# Prof gave us wrong definition of convexity?

My professor gave us this exercise:

Let $$f : \mathbb{R} \rightarrow \mathbb{R}$$ be a differentiable function. Given the following two definitions of convexity of $$f$$, prove that (i) implies (ii):

(i) $$\forall x, y \in \mathbb{R} : f(x) \ge f(y) + f'(y)(x - y)$$

(ii) $$\forall x, y \in \mathbb{R}, \forall \lambda \in [0, 1] : f(\lambda x + (1 - \lambda)y) \le \lambda f(x) + (1 - \lambda)f(y)$$

I think definition (i) is incorrect. I think it would be correct, if we would assume $$x,y$$ arbitrary but we must have $$x \geq y$$. Since (i) is differently written:

$$\frac{f(x)-f(y)}{x-y} \ge f'(y)$$

So the gradient/slope from $$y$$ to $$x$$ is greater than the slope of $$y$$. That makes sense because in a convex function the slope increases.

But if we choose $$y$$ to be greater than $$x$$, then it's wrong.

Let me give this example:

We have $$f(x)=x^2$$ and $$x,y=\pm 1$$. The slope from $$x$$ to $$y$$ (or $$y$$ to $$x$$) is $$0$$. It's the black line in the plot. The slope at $$-1$$ is $$-2$$, that's the green line. So we indeed have $$-2 \le 0$$. But if we pick $$x$$ and $$y$$ to be $$x=-1$$ and $$y=1$$, then the statement (i) is false, since it would state that $$0 \ge 2$$.

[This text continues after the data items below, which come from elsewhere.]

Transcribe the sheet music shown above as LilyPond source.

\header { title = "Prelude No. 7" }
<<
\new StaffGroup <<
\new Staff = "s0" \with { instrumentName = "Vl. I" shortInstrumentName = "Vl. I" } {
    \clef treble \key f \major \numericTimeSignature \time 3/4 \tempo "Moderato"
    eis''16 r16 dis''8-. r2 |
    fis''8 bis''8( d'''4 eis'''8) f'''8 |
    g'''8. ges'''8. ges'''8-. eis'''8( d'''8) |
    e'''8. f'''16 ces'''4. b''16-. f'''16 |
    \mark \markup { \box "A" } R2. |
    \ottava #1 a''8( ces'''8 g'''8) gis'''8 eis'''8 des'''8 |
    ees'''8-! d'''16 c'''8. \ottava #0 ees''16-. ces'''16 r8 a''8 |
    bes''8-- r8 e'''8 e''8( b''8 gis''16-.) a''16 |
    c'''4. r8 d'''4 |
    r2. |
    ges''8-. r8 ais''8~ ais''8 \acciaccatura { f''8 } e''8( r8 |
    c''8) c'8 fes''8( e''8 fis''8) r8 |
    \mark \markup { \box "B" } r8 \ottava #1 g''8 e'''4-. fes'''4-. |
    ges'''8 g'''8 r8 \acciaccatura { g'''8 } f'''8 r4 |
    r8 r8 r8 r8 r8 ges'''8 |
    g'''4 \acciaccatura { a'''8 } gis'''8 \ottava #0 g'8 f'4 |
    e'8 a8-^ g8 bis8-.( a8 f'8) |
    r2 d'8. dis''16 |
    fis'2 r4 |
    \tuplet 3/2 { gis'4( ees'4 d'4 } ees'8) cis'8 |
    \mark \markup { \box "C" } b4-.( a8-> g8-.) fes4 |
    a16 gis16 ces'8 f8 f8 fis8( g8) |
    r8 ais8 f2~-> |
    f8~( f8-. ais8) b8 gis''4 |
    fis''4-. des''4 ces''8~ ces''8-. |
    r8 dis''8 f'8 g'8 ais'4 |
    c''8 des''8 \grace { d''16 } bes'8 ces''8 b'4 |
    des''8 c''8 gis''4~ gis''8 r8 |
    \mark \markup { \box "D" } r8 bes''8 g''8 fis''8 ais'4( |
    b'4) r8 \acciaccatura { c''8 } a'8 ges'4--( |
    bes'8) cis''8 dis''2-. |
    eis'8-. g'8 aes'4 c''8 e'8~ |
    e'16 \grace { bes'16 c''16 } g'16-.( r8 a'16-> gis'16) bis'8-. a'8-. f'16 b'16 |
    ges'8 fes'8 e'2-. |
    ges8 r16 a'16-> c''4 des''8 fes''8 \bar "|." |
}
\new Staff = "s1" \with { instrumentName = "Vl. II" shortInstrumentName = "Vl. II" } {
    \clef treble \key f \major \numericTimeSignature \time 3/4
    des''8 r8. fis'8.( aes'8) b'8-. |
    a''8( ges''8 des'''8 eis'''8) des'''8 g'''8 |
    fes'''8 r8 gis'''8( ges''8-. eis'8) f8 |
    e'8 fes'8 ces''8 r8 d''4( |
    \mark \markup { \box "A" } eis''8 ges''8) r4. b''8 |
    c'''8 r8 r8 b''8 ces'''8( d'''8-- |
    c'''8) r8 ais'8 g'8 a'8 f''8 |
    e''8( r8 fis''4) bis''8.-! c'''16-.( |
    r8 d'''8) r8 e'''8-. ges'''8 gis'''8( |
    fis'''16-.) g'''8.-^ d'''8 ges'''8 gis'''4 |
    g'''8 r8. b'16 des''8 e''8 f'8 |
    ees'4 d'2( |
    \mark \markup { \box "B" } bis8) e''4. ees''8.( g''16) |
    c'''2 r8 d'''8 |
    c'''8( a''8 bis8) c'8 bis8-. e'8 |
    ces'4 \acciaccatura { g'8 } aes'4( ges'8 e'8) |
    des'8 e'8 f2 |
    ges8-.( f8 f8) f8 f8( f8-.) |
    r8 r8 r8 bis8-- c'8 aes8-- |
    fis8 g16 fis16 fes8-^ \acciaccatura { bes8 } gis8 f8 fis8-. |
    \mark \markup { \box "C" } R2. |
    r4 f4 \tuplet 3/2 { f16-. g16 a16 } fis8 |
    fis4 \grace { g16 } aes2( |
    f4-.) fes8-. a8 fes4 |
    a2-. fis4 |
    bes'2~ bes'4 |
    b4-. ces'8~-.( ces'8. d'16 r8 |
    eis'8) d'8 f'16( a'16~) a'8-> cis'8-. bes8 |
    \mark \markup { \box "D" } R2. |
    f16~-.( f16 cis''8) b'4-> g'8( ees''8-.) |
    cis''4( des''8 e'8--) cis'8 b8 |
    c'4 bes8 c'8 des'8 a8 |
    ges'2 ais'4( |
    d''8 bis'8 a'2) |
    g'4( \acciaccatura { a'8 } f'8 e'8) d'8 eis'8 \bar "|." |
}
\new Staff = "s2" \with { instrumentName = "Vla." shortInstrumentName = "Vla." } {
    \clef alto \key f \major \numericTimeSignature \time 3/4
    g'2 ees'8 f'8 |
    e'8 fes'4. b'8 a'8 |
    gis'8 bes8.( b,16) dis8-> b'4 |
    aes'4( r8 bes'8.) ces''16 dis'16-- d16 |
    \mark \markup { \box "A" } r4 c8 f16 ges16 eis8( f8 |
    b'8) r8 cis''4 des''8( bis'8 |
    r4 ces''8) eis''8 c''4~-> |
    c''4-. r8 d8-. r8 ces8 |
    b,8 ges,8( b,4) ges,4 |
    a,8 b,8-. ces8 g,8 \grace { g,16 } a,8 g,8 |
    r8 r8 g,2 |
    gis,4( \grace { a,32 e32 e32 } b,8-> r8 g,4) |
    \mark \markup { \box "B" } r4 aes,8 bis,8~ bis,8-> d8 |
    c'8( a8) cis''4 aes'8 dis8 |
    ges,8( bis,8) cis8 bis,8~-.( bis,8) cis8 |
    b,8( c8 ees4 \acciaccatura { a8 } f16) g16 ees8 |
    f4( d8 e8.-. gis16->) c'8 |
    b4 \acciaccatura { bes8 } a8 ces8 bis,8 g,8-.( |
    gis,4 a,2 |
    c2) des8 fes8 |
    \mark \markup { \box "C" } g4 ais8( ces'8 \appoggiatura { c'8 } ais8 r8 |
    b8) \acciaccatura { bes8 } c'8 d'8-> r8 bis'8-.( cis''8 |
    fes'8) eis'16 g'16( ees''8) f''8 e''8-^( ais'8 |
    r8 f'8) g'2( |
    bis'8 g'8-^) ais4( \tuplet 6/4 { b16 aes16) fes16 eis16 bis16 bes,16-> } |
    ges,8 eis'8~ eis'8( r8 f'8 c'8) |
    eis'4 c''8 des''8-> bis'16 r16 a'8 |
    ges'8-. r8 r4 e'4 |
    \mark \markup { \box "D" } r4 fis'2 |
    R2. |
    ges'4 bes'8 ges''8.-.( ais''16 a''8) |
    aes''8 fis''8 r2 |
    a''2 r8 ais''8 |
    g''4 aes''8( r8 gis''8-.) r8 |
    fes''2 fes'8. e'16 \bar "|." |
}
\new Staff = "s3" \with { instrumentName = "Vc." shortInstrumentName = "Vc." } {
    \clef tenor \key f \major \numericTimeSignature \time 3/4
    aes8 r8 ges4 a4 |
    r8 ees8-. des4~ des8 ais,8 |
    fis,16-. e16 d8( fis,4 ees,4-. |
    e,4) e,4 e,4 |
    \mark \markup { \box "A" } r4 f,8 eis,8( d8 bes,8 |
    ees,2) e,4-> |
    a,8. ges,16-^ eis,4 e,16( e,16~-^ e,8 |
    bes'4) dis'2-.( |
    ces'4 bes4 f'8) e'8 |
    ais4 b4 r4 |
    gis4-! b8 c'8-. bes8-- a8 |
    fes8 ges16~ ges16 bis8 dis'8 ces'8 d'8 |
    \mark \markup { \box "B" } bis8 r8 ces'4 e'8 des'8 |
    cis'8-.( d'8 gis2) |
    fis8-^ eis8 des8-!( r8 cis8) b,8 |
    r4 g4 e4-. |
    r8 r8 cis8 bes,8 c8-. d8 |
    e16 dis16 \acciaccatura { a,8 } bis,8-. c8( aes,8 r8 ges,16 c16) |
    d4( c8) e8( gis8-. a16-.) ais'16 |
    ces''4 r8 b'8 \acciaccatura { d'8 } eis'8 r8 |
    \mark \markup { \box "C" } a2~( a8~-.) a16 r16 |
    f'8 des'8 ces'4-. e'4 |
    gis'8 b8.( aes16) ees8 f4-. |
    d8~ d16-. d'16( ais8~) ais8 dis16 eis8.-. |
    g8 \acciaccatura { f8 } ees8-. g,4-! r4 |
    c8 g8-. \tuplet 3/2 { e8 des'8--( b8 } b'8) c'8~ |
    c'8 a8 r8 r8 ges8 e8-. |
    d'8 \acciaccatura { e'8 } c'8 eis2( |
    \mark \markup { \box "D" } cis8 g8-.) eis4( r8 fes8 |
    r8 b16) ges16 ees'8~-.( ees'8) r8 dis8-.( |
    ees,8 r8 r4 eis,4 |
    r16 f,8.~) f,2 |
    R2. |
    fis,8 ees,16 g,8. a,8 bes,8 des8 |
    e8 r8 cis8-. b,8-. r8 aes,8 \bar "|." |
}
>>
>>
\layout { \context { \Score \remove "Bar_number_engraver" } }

So to me it seems, the correct definition would be:

(i) $$\forall x, y \in \mathbb{R}$$ with $$x \ge y : f(x) \ge f(y) + f'(y)(x - y)$$

• What is your question? Commented May 29 at 11:11
• @PaulFrost my question is whether I'm correct and the definition from the exercise is indeed false Commented May 29 at 11:11
• See math.stackexchange.com/questions/4923353/… for this question. Commented May 29 at 11:23
• For $x=-1$ and $y=1$ in statement (i) we have $f(x) = f(-1) = (-1)^2 = 1$ and $f(y) + f'(y)(x-y) = y^2+2y(x-y) = 1^2+2(1)(-1-1)=1-4=-3$ and certainly $1 \ge -3$, so statement (i) is not false for $x=-1$ and $y=1$. Commented May 29 at 11:26

$$f(x) \ge f(y) + f'(y)(x - y)$$ is only equivalent to $$\frac{f(x)-f(y)}{x-y} \ge f'(y)$$ when $$x - y > 0$$. In order to rewrite the first inequality into the second one, you have to divide by $$x - y$$, and when $$x - y < 0$$, this reverses the direction of the inequality.
Indeed, for your example, if you check the original inequality, you have $$f(x) = 1$$, $$f(y) = 1$$ and $$f'(y) = 2$$, so $$f(y) + f'(y)(x - y) = 1 + 2(-1 - 1) = 1 - 4 = -3$$, which is less than $$f(x) = 1$$.
And more generally, if $$f(x) = x^2$$, then $$f(y) + f'(y)(x - y) = y^2 + 2y(x - y)$$. By completing the square (with respect to $$y$$), this can be rewritten as $$x^2 - (x - y)^2$$. Since $$(x - y)^2$$ is always greater than or equal to zero, this expression is always less than or equal to $$f(x) = x^2$$.
The intuition you should have for (i) is that it states that the function always lies entirely above its tangent lines. $$T(x) = f(y) + f'(y)(x - y)$$ is the point-slope form of the equation of the line tangent to $$f$$ at $$y$$.